Kia EV6 GT ‘like our Stinger EV’, the first of many fast EVs
High-performance GT models will play an integral role of future Kia electric vehicles – starting with the Kia EV6.
In announcing the EV6 crossover – the first ground-up electric car from Kia – Kia confirmed the pinnacle of the range would have a dual motor setup capable of blasting to 100km/h in 3.6 seconds.
It’s by far the quickest in the broad EV6 lineup and is a genuine performance model that helps differentiate it from the Ioniq 5 from sister brand Hyundai with which it shares so much.
The two share the same E-GMP architecture, very similar EV drivetrains and the same 800V electrical system – but for now only the Kia gets a very high performance version, part of a plan announced earlier this year to build a Kia family of fast EVs.
Driving all four wheels, the EV6 GT’s two motors produce a combined 430kW and 740Nm, which is more than some highly-fancied sports cars. The just-announced V8-powered Chevrolet Corvette, for example, makes about 369kW/637Nm while the most affordable of Porsche’s vast 911 lineup manages 283kW/450Nm (the most powerful Turbo S beats the EV6 with 478kW/800Nm).
Think of the EV6 GT as an evolution of the performance story kicked off with the Stinger, a V6 twin-turbocharged rear-wheel drive sports sedan that in some ways filled the void of V8-powered muscle cars in Australia.
“GT is an important element of our strategy moving forward,” says Kia head of global brand Artur Martins.
“We had it already in the internal combustion engines … in Stinger … and other models. It’s part of our strategy today and it will be an important part of our strategy moving forward.”
Martins described the EV6 GT – which is confirmed to come to Australia late in 2021, as with the rest of the EV6 lineup – as “like our Stinger EV”.
“If you look at the car and the proportions and the performance, definitely it will be like kind of the Stinger of the EV for us.
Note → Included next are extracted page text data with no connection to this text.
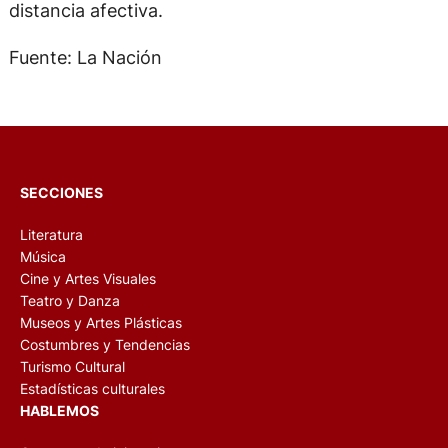
distancia afectiva.
Fuente: La Nación
SECCIONES
Literatura
Música
Cine y Artes Visuales
Teatro y Danza
Museos y Artes Plásticas
Costumbres y Tendencias
Turismo Cultural
Estadísticas culturales
HABLEMOS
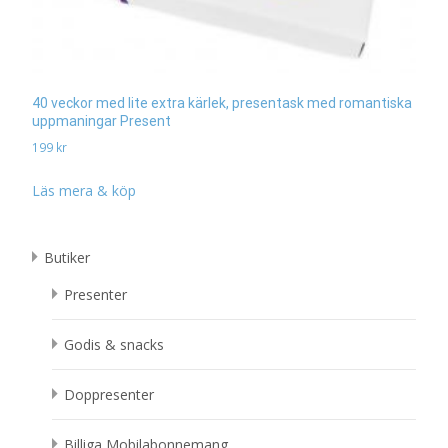
40 veckor med lite extra kärlek, presentask med romantiska
uppmaningar Present
199
kr
Läs mera & köp
Butiker
Presenter
Godis & snacks
Doppresenter
Billiga Mobilabonnemang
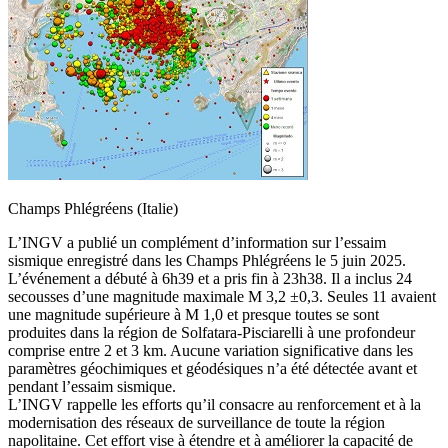
Champs Phlégréens (Italie)
L’INGV a publié un complément d’information sur l’essaim
sismique enregistré dans les Champs Phlégréens le 5 juin 2025.
L’événement a débuté à 6h39 et a pris fin à 23h38. Il a inclus 24
secousses d’une magnitude maximale M 3,2 ±0,3. Seules 11 avaient
une magnitude supérieure à M 1,0 et presque toutes se sont
produites dans la région de Solfatara-Pisciarelli à une profondeur
comprise entre 2 et 3 km. Aucune variation significative dans les
paramètres géochimiques et géodésiques n’a été détectée avant et
pendant l’essaim sismique.
L’INGV rappelle les efforts qu’il consacre au renforcement et à la
modernisation des réseaux de surveillance de toute la région
napolitaine. Cet effort vise à étendre et à améliorer la capacité de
“We expect the EV6 to have this role of being the ambassador of the future brand and also the representative of how we want to position ourselves and how we want to move towards becoming an EV brand.”
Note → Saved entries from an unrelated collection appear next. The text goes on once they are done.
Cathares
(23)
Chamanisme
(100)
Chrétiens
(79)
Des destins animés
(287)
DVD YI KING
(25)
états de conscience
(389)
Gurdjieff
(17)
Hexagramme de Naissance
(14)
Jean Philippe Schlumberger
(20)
Martins didn’t detail the sorts of GT models that will be available as it fleshes out its electric car portfolio, but the brand sees performance models as a differentiator from other brands, including Hyundai.
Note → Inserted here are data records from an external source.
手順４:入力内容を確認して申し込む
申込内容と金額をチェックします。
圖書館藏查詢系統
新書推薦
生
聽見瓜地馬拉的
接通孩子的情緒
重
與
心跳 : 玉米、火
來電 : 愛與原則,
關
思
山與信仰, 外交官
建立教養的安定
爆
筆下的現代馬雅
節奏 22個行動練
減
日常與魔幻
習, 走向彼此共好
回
“EVs in the past were seen as boring cars and not very attractive from a design perspective and not very exciting to drive, we want the Kia brand to be perceived as a dynamic brand,” says Martins.
“Regardless, if you’re driving an EV or an internal combustion engine we want that DNA to be brought across all the products of the brand, or at least the ones that make sense, of course, and that will be a strategy for us moving forward.”
But Martins said those EV GT models were about performance road driving rather than attacking a race track, something Porsche has built into its Taycan.
“It’s no so much about high performance but really exciting driving experience. You can benefit a lot from the power of EV cars mainly with the torque …
“That experience and being able to overtake for example faster in terms of safety is also something that also consumers expect and this is part of our strategy also.”